**Problem A:** In the thread on mixing encodings below, condense the quoted paragraph beginning "I think it is a very interesting question" into a short bulleted list that keeps its main facts.

## START Extracted text

I can think of a few websites that mix legacy encoded content withina utf-8
document.
Often done as a practicality.
Or alternatively mixing Unicode and pseudo-Unicode in same document.
Andrew
On 30/08/2013 11:14 PM, "Ilya Zakharevich" <nospam-abuse_at_ilyaz.org> wrote:
> On Wed, Aug 28, 2013 at 07:07:23PM +0000, Costello, Roger L. wrote:
>
> > For example, can some text be encoded as UTF-8 while other text is
> encoded as UTF-16 - within the same document?
>
> I think it is a very interesting question.  A Perl program is
> (obviously) a text document.  On the other hand, in two minutes I
> could deduce a few ways to mix many different encodings into the same
> document.  My current record is 5 different encodings; some of them
> are arbitrary, some of them should satisfy certain compatibility
> requirements (something like
>  =cut CR
> and
>  =pod CR
> being encoded the same in two encodings).  And, on top of this, is yet
> another way to mix encodings arbitrarily.

## END Extracted text
## START Material for this exercise

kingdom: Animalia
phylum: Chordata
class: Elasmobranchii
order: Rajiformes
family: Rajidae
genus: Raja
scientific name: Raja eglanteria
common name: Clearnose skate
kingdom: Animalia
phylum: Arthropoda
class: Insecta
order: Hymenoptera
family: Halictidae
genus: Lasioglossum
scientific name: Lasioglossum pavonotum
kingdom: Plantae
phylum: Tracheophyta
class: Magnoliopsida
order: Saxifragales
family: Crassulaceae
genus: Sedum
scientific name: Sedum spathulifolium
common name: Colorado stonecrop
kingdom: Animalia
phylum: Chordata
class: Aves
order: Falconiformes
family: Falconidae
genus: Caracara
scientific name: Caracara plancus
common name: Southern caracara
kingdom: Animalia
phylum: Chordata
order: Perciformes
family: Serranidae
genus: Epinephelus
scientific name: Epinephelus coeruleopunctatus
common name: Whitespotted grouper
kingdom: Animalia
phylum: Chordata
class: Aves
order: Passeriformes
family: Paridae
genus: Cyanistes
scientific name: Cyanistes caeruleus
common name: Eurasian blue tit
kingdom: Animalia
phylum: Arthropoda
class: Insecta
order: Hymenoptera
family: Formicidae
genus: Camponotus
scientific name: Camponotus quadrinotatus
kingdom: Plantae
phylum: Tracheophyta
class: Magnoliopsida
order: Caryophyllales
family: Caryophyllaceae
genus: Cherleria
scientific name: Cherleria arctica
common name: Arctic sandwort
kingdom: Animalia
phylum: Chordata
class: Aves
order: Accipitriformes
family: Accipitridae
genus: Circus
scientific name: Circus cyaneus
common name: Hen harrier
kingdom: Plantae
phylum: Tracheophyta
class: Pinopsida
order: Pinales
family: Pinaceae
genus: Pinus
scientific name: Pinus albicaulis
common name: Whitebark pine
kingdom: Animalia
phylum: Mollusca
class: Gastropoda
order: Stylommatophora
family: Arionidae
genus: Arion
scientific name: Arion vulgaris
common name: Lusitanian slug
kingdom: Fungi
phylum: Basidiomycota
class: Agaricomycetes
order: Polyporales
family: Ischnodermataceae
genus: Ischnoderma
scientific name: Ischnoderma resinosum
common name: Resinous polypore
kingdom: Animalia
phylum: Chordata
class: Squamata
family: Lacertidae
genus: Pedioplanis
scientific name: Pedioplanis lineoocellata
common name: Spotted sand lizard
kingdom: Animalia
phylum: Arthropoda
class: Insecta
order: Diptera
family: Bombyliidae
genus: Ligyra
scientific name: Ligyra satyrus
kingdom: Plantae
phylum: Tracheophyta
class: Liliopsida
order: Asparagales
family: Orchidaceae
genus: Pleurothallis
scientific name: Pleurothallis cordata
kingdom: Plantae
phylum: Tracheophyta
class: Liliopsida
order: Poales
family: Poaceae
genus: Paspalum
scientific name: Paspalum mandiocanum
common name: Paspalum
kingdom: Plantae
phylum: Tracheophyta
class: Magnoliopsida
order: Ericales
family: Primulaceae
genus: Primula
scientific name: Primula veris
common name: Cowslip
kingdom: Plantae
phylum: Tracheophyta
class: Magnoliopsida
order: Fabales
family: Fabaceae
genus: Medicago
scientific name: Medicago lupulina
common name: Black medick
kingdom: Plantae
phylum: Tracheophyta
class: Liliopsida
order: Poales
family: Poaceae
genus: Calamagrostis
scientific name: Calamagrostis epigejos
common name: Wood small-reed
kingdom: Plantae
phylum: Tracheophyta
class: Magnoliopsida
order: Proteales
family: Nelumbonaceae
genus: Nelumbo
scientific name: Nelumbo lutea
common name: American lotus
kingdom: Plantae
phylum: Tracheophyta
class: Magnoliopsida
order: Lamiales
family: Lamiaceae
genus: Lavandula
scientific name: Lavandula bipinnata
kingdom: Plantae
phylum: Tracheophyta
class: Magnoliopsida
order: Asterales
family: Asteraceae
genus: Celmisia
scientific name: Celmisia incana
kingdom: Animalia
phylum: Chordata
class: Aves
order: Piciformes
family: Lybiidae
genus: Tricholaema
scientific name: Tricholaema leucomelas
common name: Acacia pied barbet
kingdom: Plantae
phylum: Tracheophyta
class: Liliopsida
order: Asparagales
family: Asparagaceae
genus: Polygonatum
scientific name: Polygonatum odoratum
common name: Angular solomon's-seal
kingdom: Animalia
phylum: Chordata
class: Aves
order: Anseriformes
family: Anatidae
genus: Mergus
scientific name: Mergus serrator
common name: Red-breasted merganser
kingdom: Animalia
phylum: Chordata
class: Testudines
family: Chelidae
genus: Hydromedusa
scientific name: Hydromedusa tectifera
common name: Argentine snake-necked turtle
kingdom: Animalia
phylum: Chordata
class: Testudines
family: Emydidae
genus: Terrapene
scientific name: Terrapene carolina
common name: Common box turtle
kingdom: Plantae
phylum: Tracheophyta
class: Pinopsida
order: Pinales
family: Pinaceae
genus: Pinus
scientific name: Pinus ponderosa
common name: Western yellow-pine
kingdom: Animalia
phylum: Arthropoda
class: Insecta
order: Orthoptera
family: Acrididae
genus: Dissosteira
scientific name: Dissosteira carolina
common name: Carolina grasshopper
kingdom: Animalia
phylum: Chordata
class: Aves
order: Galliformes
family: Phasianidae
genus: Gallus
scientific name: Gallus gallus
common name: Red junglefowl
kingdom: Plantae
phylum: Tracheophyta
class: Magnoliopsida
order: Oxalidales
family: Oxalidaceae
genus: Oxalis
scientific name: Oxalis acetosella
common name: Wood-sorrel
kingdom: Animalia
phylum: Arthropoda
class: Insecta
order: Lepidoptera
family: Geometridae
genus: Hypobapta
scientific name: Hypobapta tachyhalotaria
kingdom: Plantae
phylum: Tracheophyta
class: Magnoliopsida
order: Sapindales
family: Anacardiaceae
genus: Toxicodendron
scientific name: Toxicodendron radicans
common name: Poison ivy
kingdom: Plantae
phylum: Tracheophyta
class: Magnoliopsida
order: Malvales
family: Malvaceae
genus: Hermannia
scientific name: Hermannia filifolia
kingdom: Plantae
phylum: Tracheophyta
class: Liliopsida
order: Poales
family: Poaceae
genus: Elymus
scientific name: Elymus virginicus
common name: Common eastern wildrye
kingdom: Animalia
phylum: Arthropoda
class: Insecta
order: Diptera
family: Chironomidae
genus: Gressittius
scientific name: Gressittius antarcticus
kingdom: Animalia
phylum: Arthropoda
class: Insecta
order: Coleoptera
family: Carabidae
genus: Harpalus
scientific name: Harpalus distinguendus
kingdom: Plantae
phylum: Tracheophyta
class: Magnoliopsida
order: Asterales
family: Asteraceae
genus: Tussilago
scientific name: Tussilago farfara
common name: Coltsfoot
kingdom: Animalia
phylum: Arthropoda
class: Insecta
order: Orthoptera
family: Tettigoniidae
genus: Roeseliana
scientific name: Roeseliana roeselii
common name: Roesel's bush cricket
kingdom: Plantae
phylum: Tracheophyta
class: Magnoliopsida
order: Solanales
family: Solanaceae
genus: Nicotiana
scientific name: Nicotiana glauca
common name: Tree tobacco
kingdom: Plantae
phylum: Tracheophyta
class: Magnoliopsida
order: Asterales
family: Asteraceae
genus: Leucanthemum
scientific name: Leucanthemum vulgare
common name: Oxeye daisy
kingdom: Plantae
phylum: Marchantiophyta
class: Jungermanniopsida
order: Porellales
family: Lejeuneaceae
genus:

## END Material for this exercise

**Problem B:** Recast the rows as a JSON list of strings with one string per line, starting with the line that contains "family: Lybiidae" and going through the line that contains "common name: Angular solomon's-seal". Leave out any blank lines.

**Exercise response A:**
- The question is a very interesting one.
- A Perl program is a text document.
- Within two minutes, the writer came up with a few ways to mix many different encodings into one document.
- The current record is five encodings in the same document.
- Some of those encodings are arbitrary. Others must meet compatibility requirements, such as "=cut CR" and "=pod CR" being encoded the same in two encodings.
- There is also another way to mix encodings arbitrarily.

**Exercise response B:**
[
  "family: Lybiidae",
  "genus: Tricholaema",
  "scientific name: Tricholaema leucomelas",
  "common name: Acacia pied barbet",
  "kingdom: Plantae",
  "phylum: Tracheophyta",
  "class: Liliopsida",
  "order: Asparagales",
  "family: Asparagaceae",
  "genus: Polygonatum",
  "scientific name: Polygonatum odoratum",
  "common name: Angular solomon's-seal"
]